## THE PROBLEM
Your answer must be an exact copy of the entries, containing no images.

## THE DATA
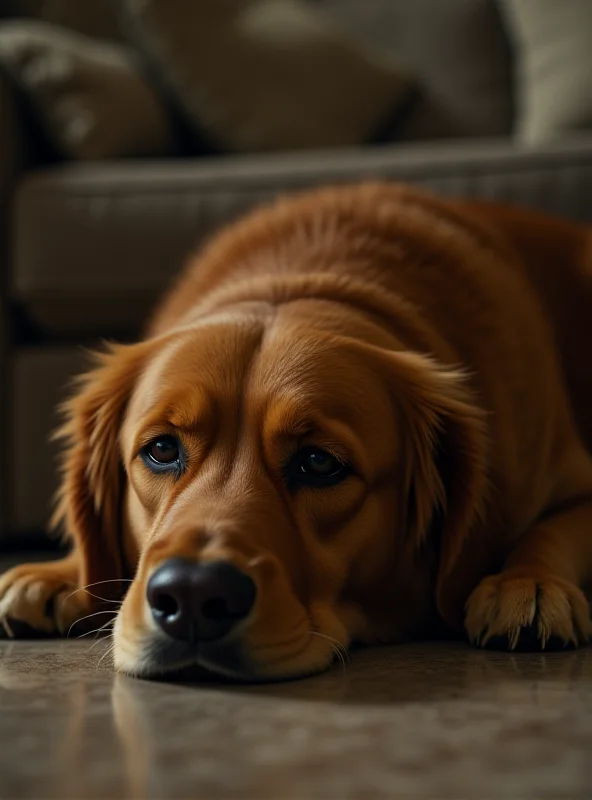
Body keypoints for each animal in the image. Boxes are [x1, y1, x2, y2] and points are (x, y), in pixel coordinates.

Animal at [1, 183, 592, 680]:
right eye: (162, 450)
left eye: (319, 462)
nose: (192, 595)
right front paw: (59, 574)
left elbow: (551, 531)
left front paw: (527, 583)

## WRITTEN REPLY
Body keypoints for each animal in the image. Boxes are [x1, y1, x2, y2] and points are (x, y), in pixel coordinates.

Animal at [1, 183, 592, 680]:
right eye: (162, 450)
left eye: (319, 462)
nose: (192, 595)
right front paw: (59, 574)
left elbow: (551, 531)
left front paw: (527, 583)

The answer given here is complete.